Music and the rest: Unlike other Anjan Dutt movies, music of Ganesh Talkies didn’t turn out to be a memorable record to cherish for a long time. Although, I keep humming the “Na Jaane milo ge Kahan” number now and then, the item song, was definitely an itching experience which persisted even after the “happy” ending of the film. The lyrics of the songs are appreciated by one and all. The camera movements and editing were average baring a few signature scenes that can only be seen in an Anjan Dutt movie. However, as announced by the director himself, it would be unjust to expect anything “extra” from Ganesh Talkies for the same reason that would restrict me to write something about Khoka 420.

To wrap up, Ganesh Talkies is a film that should not be quantified with success pertaining to numbers but hearts won and broken. If this was the maiden attempt of Dutt gambling a different genre of films which is sadly known as commercial cinema in India, I must congratulate the Anjan Dutt for his efforts. The unification of viable (read commercial) films and parallel film making was certainly difficult to achieve and the director, like always breaks off the shackles to deliver something for the audience to chew upon. For those who have seen the movie, I would expect a constructive debate and those who are yet to watch Ganesh Talkies, make sure you don’t miss the transformed Dutt.
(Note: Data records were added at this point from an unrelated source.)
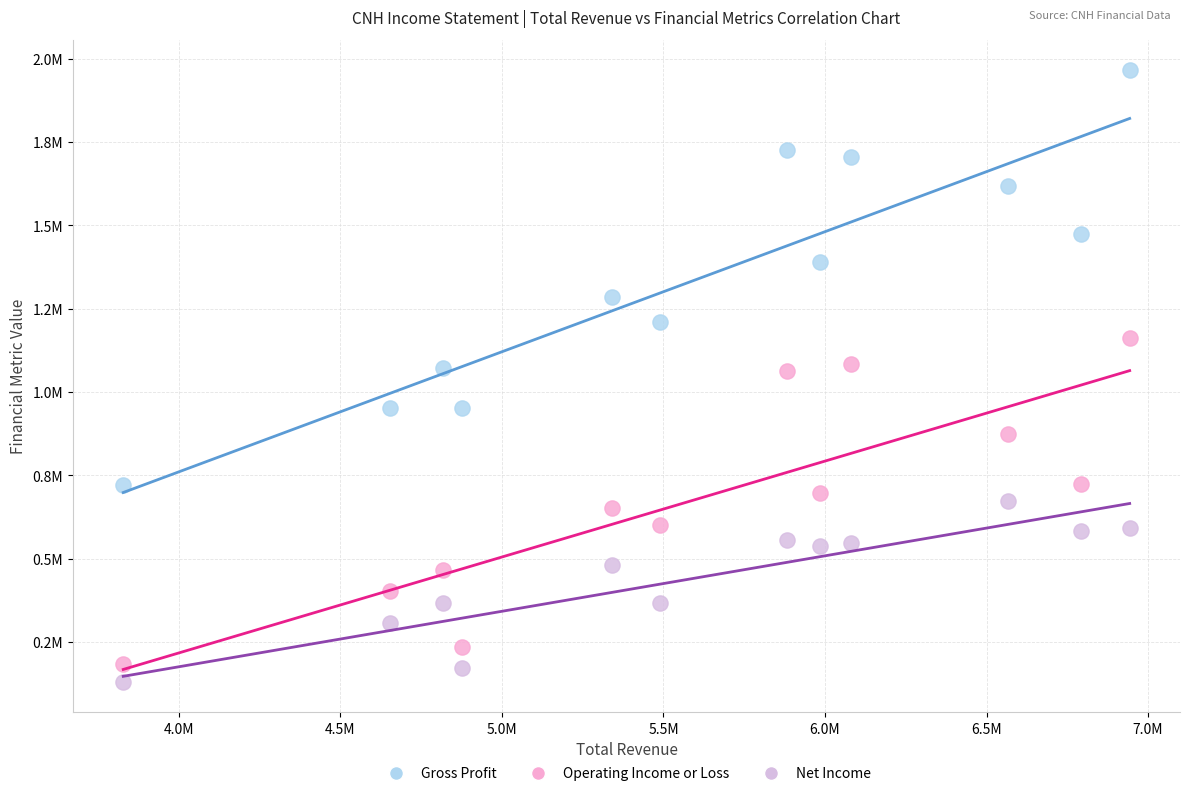

Which series reaches the minimum Y coordinate?

Net Income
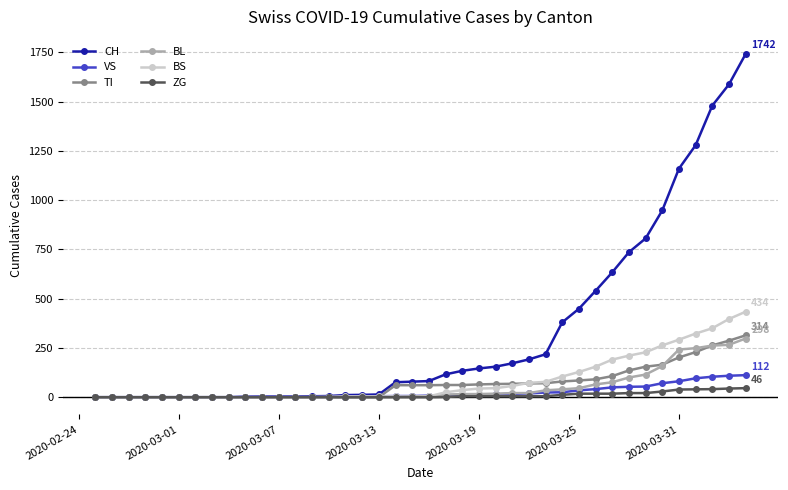

Which series has the largest range (max minus min)?

CH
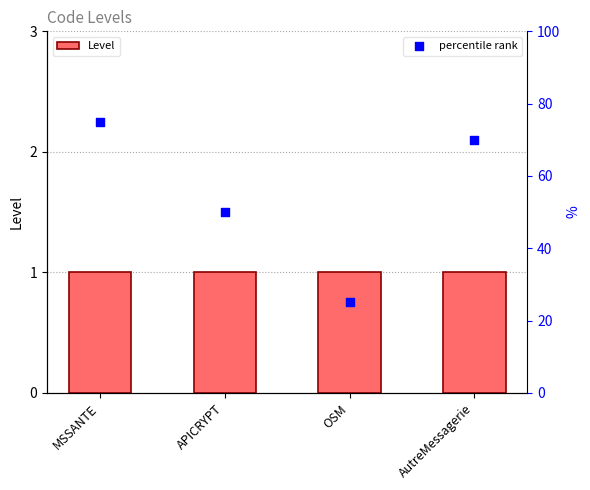

Which series has the largest total across all categories?

percentile rank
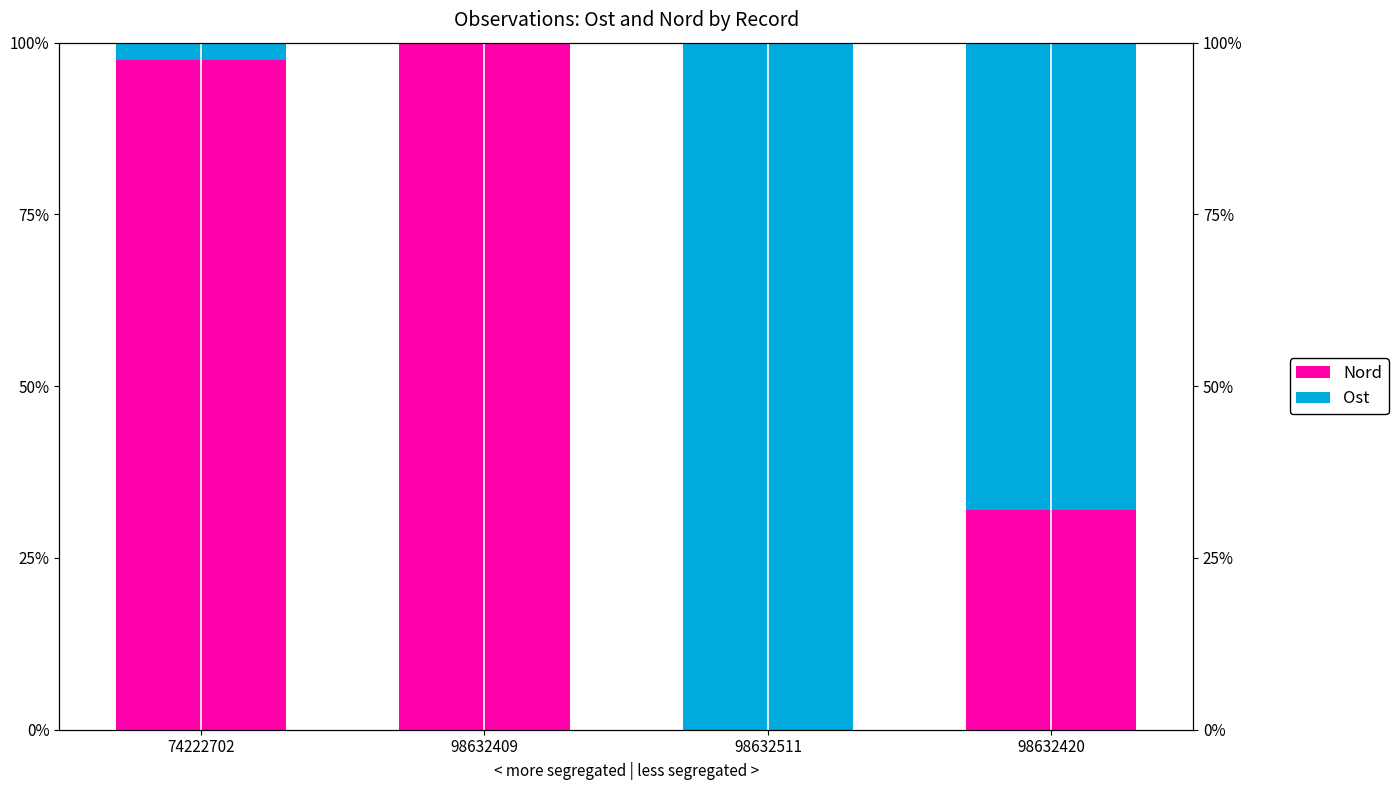

Is the value of Nord at 98632420 greater than the value of Ost at 98632409?

Yes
A Note to the audience from the desk of mymotionpicture:  In India, creating, endorsing and selling something intellectually crisp and indigenous is becoming extremely difficult. As an audience, if you feel restless and frustrated with the decreasing quality of films, original music, plays etc, do have a look at the mirror and reason your choices when it comes to piracy, downloading, stupid south Indian remakes and everything that disturbs the culture and aesthetics of the city and the country. Look around and let the good film makers derive inspiration from deserving claps and proper recognition. It is truly an ominous sign if sensible film makers of our times tend to change their ways and succumb to shallow stories and superficial entertainment. May be a wake up call!